Sessions vary in length depending on how many body regions need treatment and how complex the problem is, but a typical visit runs 15 to 30 minutes for the hands-on portion. Some conditions respond to a single session, while chronic issues often require a series of treatments spaced over weeks.
Who Performs OMT
Only doctors of osteopathic medicine (DOs) are trained in OMT as part of their medical education. DOs attend four-year medical schools, complete residencies, and are fully licensed to prescribe medications and perform surgery, just like MDs. The difference is that their training includes coursework in osteopathic principles and hands-on technique practice throughout all four years of school.
That said, not all DOs use OMT regularly. A survey published in the Journal of Osteopathic Medicine found that about 78% of responding DOs used OMT on fewer than 5% of their patients, and roughly 57% didn’t use it at all. Many DOs specialize in fields like cardiology or surgery where hands-on manipulation isn’t part of their daily practice. If you’re specifically looking for OMT, you’ll want to seek out a DO who focuses on it, often someone in family medicine, sports medicine, or a dedicated osteopathic practice.
Safety and Contraindications
OMT is generally safe when performed by a trained provider, but certain conditions make specific techniques risky. HVLA, the most forceful technique, carries the longest list of contraindications. It should not be used on people with fractures, bone infections or tumors, significant osteoporosis, joint instability, rheumatoid arthritis, Down syndrome, Chiari malformation, ankylosing spondylitis, or vertebral artery abnormalities. Spinal cord compression and vascular problems like aortic aneurysm are absolute contraindications for spinal HVLA.

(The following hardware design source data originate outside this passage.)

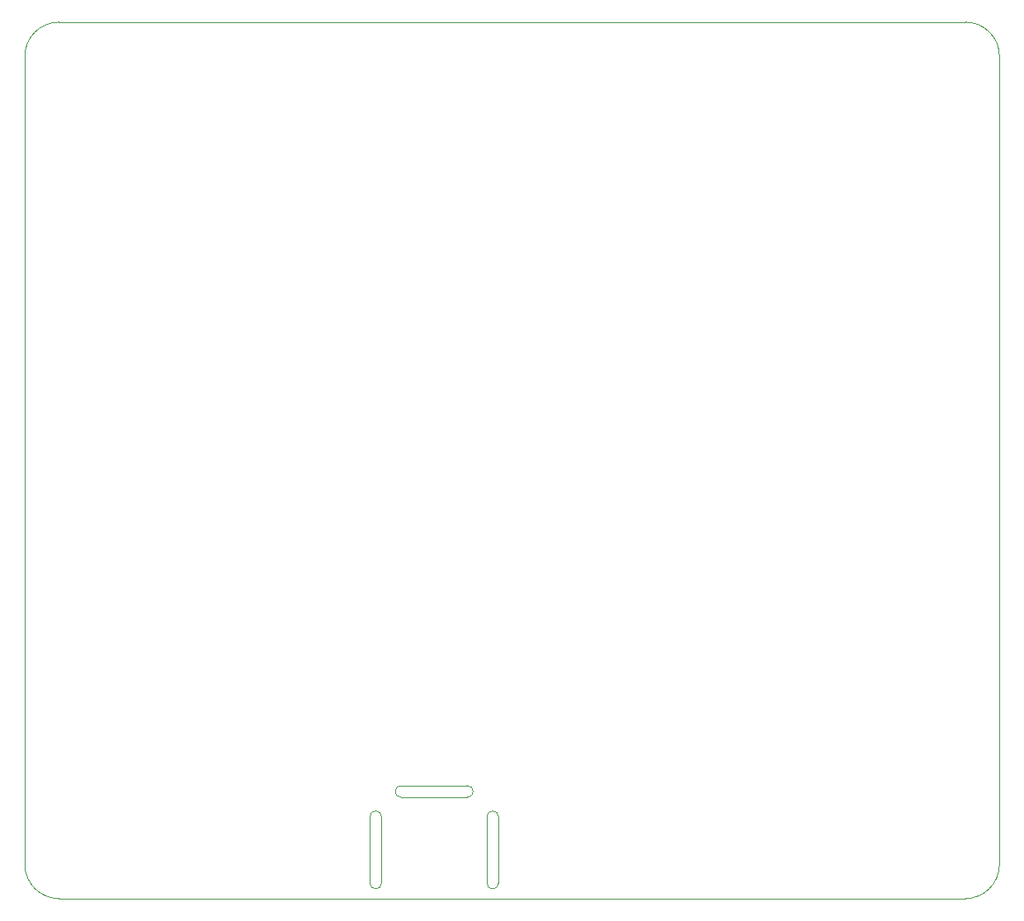
<source format=gm1>
%TF.GenerationSoftware,KiCad,Pcbnew,7.0.1*%
%TF.CreationDate,2023-06-24T00:20:47-07:00*%
%TF.ProjectId,Weather_Balloon_Payload_HW,57656174-6865-4725-9f42-616c6c6f6f6e,rev?*%
%TF.SameCoordinates,PX68e7780PY8583b00*%
%TF.FileFunction,Profile,NP*%
%FSLAX46Y46*%
G04 Gerber Fmt 4.6, Leading zero omitted, Abs format (unit mm)*
G04 Created by KiCad (PCBNEW 7.0.1) date 2023-06-24 00:20:47*
%MOMM*%
%LPD*%
G01*
G04 APERTURE LIST*
%TA.AperFunction,Profile*%
%ADD10C,0.100000*%
%TD*%
G04 APERTURE END LIST*
D10*
X38600000Y11600000D02*
G75*
G03*
X38600000Y10400000I0J-600000D01*
G01*
X96500000Y0D02*
G75*
G03*
X100000000Y3500000I0J3500000D01*
G01*
X0Y3500000D02*
G75*
G03*
X3500000Y0I3500000J0D01*
G01*
X38600000Y11600000D02*
X45400000Y11600000D01*
X48600000Y8400000D02*
X48600000Y1600000D01*
X3500000Y90000000D02*
G75*
G03*
X0Y86500000I0J-3500000D01*
G01*
X47400000Y1600000D02*
G75*
G03*
X48600000Y1600000I600000J0D01*
G01*
X35400000Y1600000D02*
X35400000Y8400000D01*
X36600000Y8400000D02*
X36600000Y1600000D01*
X96500000Y0D02*
X3500000Y0D01*
X0Y3500000D02*
X0Y86500000D01*
X100000000Y86500000D02*
G75*
G03*
X96500000Y90000000I-3500000J0D01*
G01*
X36600000Y8400000D02*
G75*
G03*
X35400000Y8400000I-600000J0D01*
G01*
X45400000Y10400000D02*
X38600000Y10400000D01*
X47400000Y1600000D02*
X47400000Y8400000D01*
X45400000Y10400000D02*
G75*
G03*
X45400000Y11600000I0J600000D01*
G01*
X35400000Y1600000D02*
G75*
G03*
X36600000Y1600000I600000J0D01*
G01*
X3500000Y90000000D02*
X96500000Y90000000D01*
X48600000Y8400000D02*
G75*
G03*
X47400000Y8400000I-600000J0D01*
G01*
X100000000Y86500000D02*
X100000000Y3500000D01*
M02*

</source>
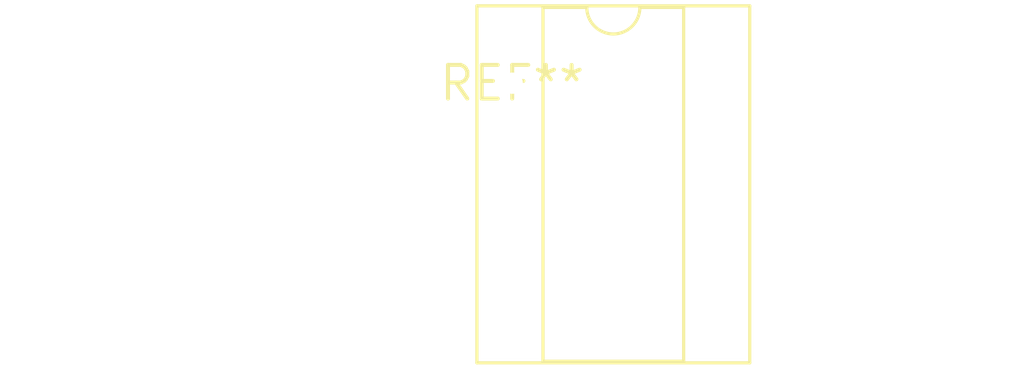
<source format=kicad_pcb>
(kicad_pcb (version 20240108) (generator pcbnew)

  (general
    (thickness 1.6)
  )

  (paper "A4")
  (layers
    (0 "F.Cu" signal)
    (31 "B.Cu" signal)
    (32 "B.Adhes" user "B.Adhesive")
    (33 "F.Adhes" user "F.Adhesive")
    (34 "B.Paste" user)
    (35 "F.Paste" user)
    (36 "B.SilkS" user "B.Silkscreen")
    (37 "F.SilkS" user "F.Silkscreen")
    (38 "B.Mask" user)
    (39 "F.Mask" user)
    (40 "Dwgs.User" user "User.Drawings")
    (41 "Cmts.User" user "User.Comments")
    (42 "Eco1.User" user "User.Eco1")
    (43 "Eco2.User" user "User.Eco2")
    (44 "Edge.Cuts" user)
    (45 "Margin" user)
    (46 "B.CrtYd" user "B.Courtyard")
    (47 "F.CrtYd" user "F.Courtyard")
    (48 "B.Fab" user)
    (49 "F.Fab" user)
    (50 "User.1" user)
    (51 "User.2" user)
    (52 "User.3" user)
    (53 "User.4" user)
    (54 "User.5" user)
    (55 "User.6" user)
    (56 "User.7" user)
    (57 "User.8" user)
    (58 "User.9" user)
  )

  (setup
    (pad_to_mask_clearance 0)
    (pcbplotparams
      (layerselection 0x00010fc_ffffffff)
      (plot_on_all_layers_selection 0x0000000_00000000)
      (disableapertmacros false)
      (usegerberextensions false)
      (usegerberattributes false)
      (usegerberadvancedattributes false)
      (creategerberjobfile false)
      (dashed_line_dash_ratio 12.000000)
      (dashed_line_gap_ratio 3.000000)
      (svgprecision 4)
      (plotframeref false)
      (viasonmask false)
      (mode 1)
      (useauxorigin false)
      (hpglpennumber 1)
      (hpglpenspeed 20)
      (hpglpendiameter 15.000000)
      (dxfpolygonmode false)
      (dxfimperialunits false)
      (dxfusepcbnewfont false)
      (psnegative false)
      (psa4output false)
      (plotreference false)
      (plotvalue false)
      (plotinvisibletext false)
      (sketchpadsonfab false)
      (subtractmaskfromsilk false)
      (outputformat 1)
      (mirror false)
      (drillshape 1)
      (scaleselection 1)
      (outputdirectory "")
    )
  )

  (net 0 "")

  (footprint "CERDIP-8_W7.62mm_SideBrazed_Socket" (layer "F.Cu") (at 0 0))

)

</source>
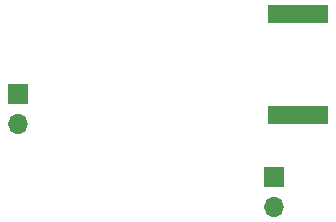
<source format=gbr>
G04 #@! TF.GenerationSoftware,KiCad,Pcbnew,(5.1.9)-1*
G04 #@! TF.CreationDate,2021-04-02T20:50:49-05:00*
G04 #@! TF.ProjectId,coax-probe,636f6178-2d70-4726-9f62-652e6b696361,rev?*
G04 #@! TF.SameCoordinates,Original*
G04 #@! TF.FileFunction,Soldermask,Bot*
G04 #@! TF.FilePolarity,Negative*
%FSLAX46Y46*%
G04 Gerber Fmt 4.6, Leading zero omitted, Abs format (unit mm)*
G04 Created by KiCad (PCBNEW (5.1.9)-1) date 2021-04-02 20:50:49*
%MOMM*%
%LPD*%
G01*
G04 APERTURE LIST*
%ADD10R,5.080000X1.500000*%
%ADD11O,1.700000X1.700000*%
%ADD12R,1.700000X1.700000*%
G04 APERTURE END LIST*
D10*
X182500000Y-51950000D03*
X182500000Y-60450000D03*
D11*
X180500000Y-68240000D03*
D12*
X180500000Y-65700000D03*
D11*
X158800000Y-61240000D03*
D12*
X158800000Y-58700000D03*
M02*

</source>
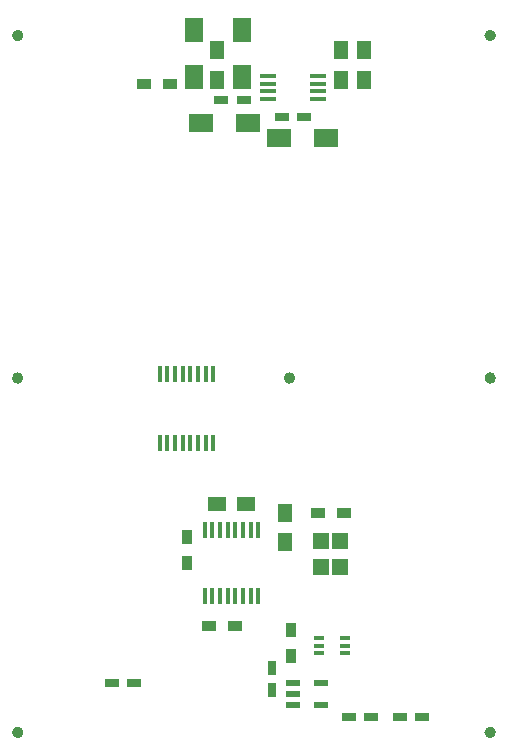
<source format=gtp>
G04 #@! TF.GenerationSoftware,KiCad,Pcbnew,(5.1.6-0-10_14)*
G04 #@! TF.CreationDate,2021-04-28T04:51:18+09:00*
G04 #@! TF.ProjectId,qPCR-panel_20210427,71504352-2d70-4616-9e65-6c5f32303231,rev?*
G04 #@! TF.SameCoordinates,Original*
G04 #@! TF.FileFunction,Paste,Top*
G04 #@! TF.FilePolarity,Positive*
%FSLAX46Y46*%
G04 Gerber Fmt 4.6, Leading zero omitted, Abs format (unit mm)*
G04 Created by KiCad (PCBNEW (5.1.6-0-10_14)) date 2021-04-28 04:51:18*
%MOMM*%
%LPD*%
G01*
G04 APERTURE LIST*
%ADD10C,0.475000*%
%ADD11R,1.470000X0.400000*%
%ADD12R,1.250000X1.500000*%
%ADD13R,1.200000X0.750000*%
%ADD14R,2.000000X1.600000*%
%ADD15R,1.600000X2.000000*%
%ADD16R,1.200000X0.900000*%
%ADD17R,0.355600X1.473200*%
%ADD18R,1.500000X1.250000*%
%ADD19R,0.750000X1.200000*%
%ADD20R,0.900000X1.200000*%
%ADD21R,1.270000X0.508000*%
%ADD22R,0.850001X0.399999*%
%ADD23R,1.400000X1.400000*%
G04 APERTURE END LIST*
D10*
X136237500Y-67000000D02*
G75*
G03*
X136237500Y-67000000I-237500J0D01*
G01*
X119237500Y-96000000D02*
G75*
G03*
X119237500Y-96000000I-237500J0D01*
G01*
X136237500Y-96000000D02*
G75*
G03*
X136237500Y-96000000I-237500J0D01*
G01*
X136237500Y-126000000D02*
G75*
G03*
X136237500Y-126000000I-237500J0D01*
G01*
X96237500Y-126000000D02*
G75*
G03*
X96237500Y-126000000I-237500J0D01*
G01*
X96237500Y-96000000D02*
G75*
G03*
X96237500Y-96000000I-237500J0D01*
G01*
X96237500Y-67000000D02*
G75*
G03*
X96237500Y-67000000I-237500J0D01*
G01*
D11*
X121450000Y-72375000D03*
X121450000Y-71725000D03*
X121450000Y-71075000D03*
X121450000Y-70425000D03*
X117150000Y-70425000D03*
X117150000Y-71075000D03*
X117150000Y-71725000D03*
X117150000Y-72375000D03*
D12*
X125300000Y-68250000D03*
X125300000Y-70750000D03*
X123400000Y-70750000D03*
X123400000Y-68250000D03*
D13*
X118350000Y-73900000D03*
X120250000Y-73900000D03*
D14*
X118100000Y-75700000D03*
X122100000Y-75700000D03*
D13*
X115150000Y-72500000D03*
X113250000Y-72500000D03*
D14*
X115500000Y-74400000D03*
X111500000Y-74400000D03*
D15*
X110900000Y-66500000D03*
X110900000Y-70500000D03*
D12*
X112900000Y-68250000D03*
X112900000Y-70750000D03*
D15*
X115000000Y-70500000D03*
X115000000Y-66500000D03*
D16*
X106700000Y-71100000D03*
X108900000Y-71100000D03*
D17*
X112574999Y-101481000D03*
X111924998Y-101481000D03*
X111274999Y-101481000D03*
X110624998Y-101481000D03*
X109974999Y-101481000D03*
X109325001Y-101481000D03*
X108674999Y-101481000D03*
X108025001Y-101481000D03*
X108025001Y-95639000D03*
X108675002Y-95639000D03*
X109325001Y-95639000D03*
X109975002Y-95639000D03*
X110625001Y-95639000D03*
X111274999Y-95639000D03*
X111925001Y-95639000D03*
X112574999Y-95639000D03*
D18*
X115350000Y-106660000D03*
X112850000Y-106660000D03*
D13*
X130250000Y-124660000D03*
X128350000Y-124660000D03*
X103950000Y-121860000D03*
X105850000Y-121860000D03*
X125950000Y-124660000D03*
X124050000Y-124660000D03*
D19*
X117500000Y-120510000D03*
X117500000Y-122410000D03*
D20*
X110300000Y-111660000D03*
X110300000Y-109460000D03*
D16*
X112200000Y-116960000D03*
X114400000Y-116960000D03*
X123600000Y-107460000D03*
X121400000Y-107460000D03*
D17*
X116374999Y-114479400D03*
X115724998Y-114479400D03*
X115074999Y-114479400D03*
X114424998Y-114479400D03*
X113774999Y-114479400D03*
X113125001Y-114479400D03*
X112474999Y-114479400D03*
X111825001Y-114479400D03*
X111825001Y-108840600D03*
X112475002Y-108840600D03*
X113125001Y-108840600D03*
X113775002Y-108840600D03*
X114425001Y-108840600D03*
X115074999Y-108840600D03*
X115725001Y-108840600D03*
X116374999Y-108840600D03*
D12*
X118600000Y-109910000D03*
X118600000Y-107410000D03*
D21*
X121719200Y-121809999D03*
X121719200Y-123710001D03*
X119280800Y-123710001D03*
X119280800Y-122760000D03*
X119280800Y-121809999D03*
D22*
X121475001Y-118009999D03*
X121475001Y-118660000D03*
X121475001Y-119309999D03*
X123725002Y-119309999D03*
X123725002Y-118660000D03*
X123725002Y-118009999D03*
D23*
X121700000Y-109760000D03*
X121700000Y-111960000D03*
X123300000Y-111960000D03*
X123300000Y-109760000D03*
D20*
X119100000Y-119560000D03*
X119100000Y-117360000D03*
M02*

</source>
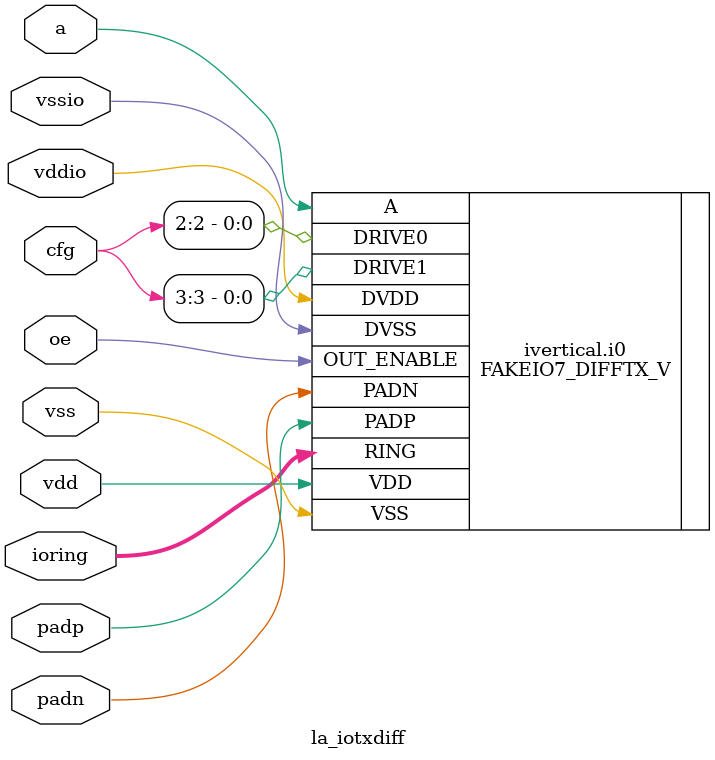
<source format=v>
/*****************************************************************************
 * Function: Digital Differential Transmitter IO Cell
 * Copyright: Lambda Project Authors. All rights Reserved.
 * License:  MIT (see LICENSE file in Lambda repository)
 *
 * Docs:
 *
 * ../README.md
 *
 ****************************************************************************/
(* keep_hierarchy *)
module la_iotxdiff #(
    parameter PROP  = "DEFAULT",  // cell property
    parameter SIDE  = "NO",       // "NO", "SO", "EA", "WE"
    parameter CFGW  = 16,         // width of core config bus
    parameter RINGW = 8           // width of io ring
) (  // io pad signals
    inout             padp,    // differential pad output (positive)
    inout             padn,    // differential pad output (negative)
    inout             vdd,     // core supply
    inout             vss,     // core ground
    inout             vddio,   // io supply
    inout             vssio,   // io ground
    // core facing signals
    input             a,       // input from core
    input             oe,      // output enable, 1 = active
    inout [RINGW-1:0] ioring,  // generic ioring interface
    input [ CFGW-1:0] cfg      // generic config interface
);

  generate
    if (SIDE == "NO" | SIDE == "SO") begin : ivertical
      FAKEIO7_DIFFTX_V i0 (
          .PADP(padp),
          .PADN(padn),
          // core
          .A(a),
          //supplies
          .DVDD(vddio),
          .DVSS(vssio),
          .VDD(vdd),
          .VSS(vss),
          // config
          .OUT_ENABLE(oe),
          .DRIVE0(cfg[2]),
          .DRIVE1(cfg[3]),
          // ring signals
          .RING(ioring)
      );
    end else begin : ihorizontal
      FAKEIO7_DIFFTX_H i0 (
          .PADP(padp),
          .PADN(padn),
          // core
          .A(a),
          //supplies
          .DVDD(vddio),
          .DVSS(vssio),
          .VDD(vdd),
          .VSS(vss),
          // config
          .OUT_ENABLE(oe),
          .DRIVE0(cfg[2]),
          .DRIVE1(cfg[3]),
          // ring signals
          .RING(ioring)
      );
    end
  endgenerate

endmodule

</source>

Gentler techniques have fewer restrictions but still aren’t appropriate for everyone. Myofascial release is contraindicated in people with deep vein thrombosis or aortic aneurysm. Lymphatic pumping should be avoided in kidney failure, advanced heart failure, and unstable cardiac conditions. Cranial techniques are off-limits with skull fractures or intracranial bleeding. Across all techniques, recent fractures in the treatment area and open wounds are universal contraindications.
The good news is that because DOs are fully trained physicians, they can evaluate your medical history and imaging before deciding which techniques are appropriate. A skilled provider will choose gentler approaches or skip OMT entirely when the risk outweighs the benefit.